Nick Cave Gets Nasty With Grinderman
By Kim Bellware in Arts & Entertainment on Nov 22, 2010 9:30PM
Grinderman is Nick Cave, Warren Ellis, Martyn Casey and Jim Sclavunos (photo via Grinderman's myspace)
When the group dropped Grinderman 2 this fall, some of the scattershot nature of the first Grinderman effort was still evident. The song structures are still pretty irregular, but the unevenness on the record is quickly forgotten when the quartet cranks up the fuzz and runs a buzz saw through the music. The result is dirty, grinding and exhilarating despite the near-constant ominous, creeping feel. There's a sense of doom and dream to Grinderman's songs--no matter how comically lecherous they are in content. Added to the scuzziness of the music that draws equally from noodlely psychedelia, '60s garage rock and post-punk is Cave's sexually-charged howling and moaning that's almost blues-y in its conviction. Cave is well past 50, but boy does he sound horny. Grinderman rocks out warped versions of mid-life frustrations with no apology, like a fantasy group of past-their-prime dads who have formed a garage band, singing and playing however the hell they want to.

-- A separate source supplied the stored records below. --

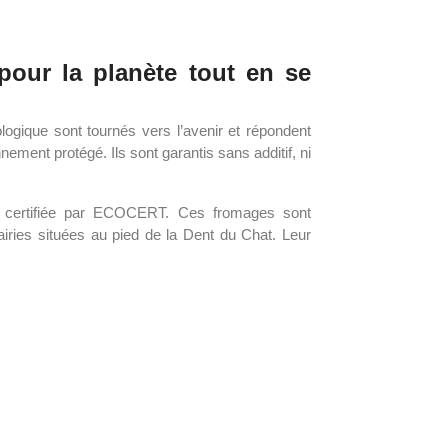
pour la planète tout en se
logique sont tournés vers l’avenir et répondent
nement protégé. Ils sont garantis sans additif, ni
ue certifiée par ECOCERT. Ces fromages sont
airies situées au pied de la Dent du Chat. Leur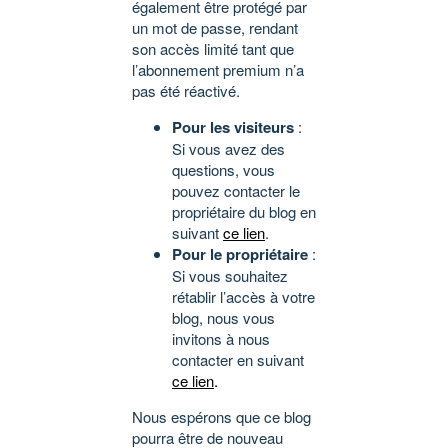
également être protégé par
un mot de passe, rendant
son accès limité tant que
l’abonnement premium n’a
pas été réactivé.
Pour les visiteurs
:
Si vous avez des
questions, vous
pouvez contacter le
propriétaire du blog en
suivant
ce lien
.
Pour le propriétaire
:
Si vous souhaitez
rétablir l’accès à votre
blog, nous vous
invitons à nous
contacter en suivant
ce lien
.
Nous espérons que ce blog
pourra être de nouveau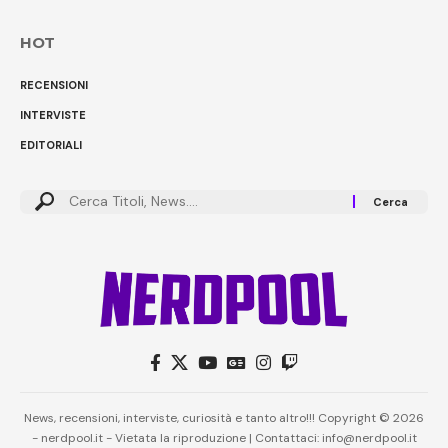
HOT
RECENSIONI
INTERVISTE
EDITORIALI
News, recensioni, interviste, curiosità e tanto altro!!! Copyright © 2026
- nerdpool.it - Vietata la riproduzione | Contattaci: info@nerdpool.it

Of course, all jokes aside, Grinderman's individual members are well-versed and outright solid musicians. It's exactly why seeing the old hands find their way as a new act--the way countless new, young bands do all the time--is so brilliant. Even though everyone in Grinderman knows what and how to play for the best result, they dodge the obvious choices, making even their missteps all the more interesting. Dark and dirty has always been Cave's go-to, and with Grinderman, he proves that he can be versatile and risky even with the same tools he always uses.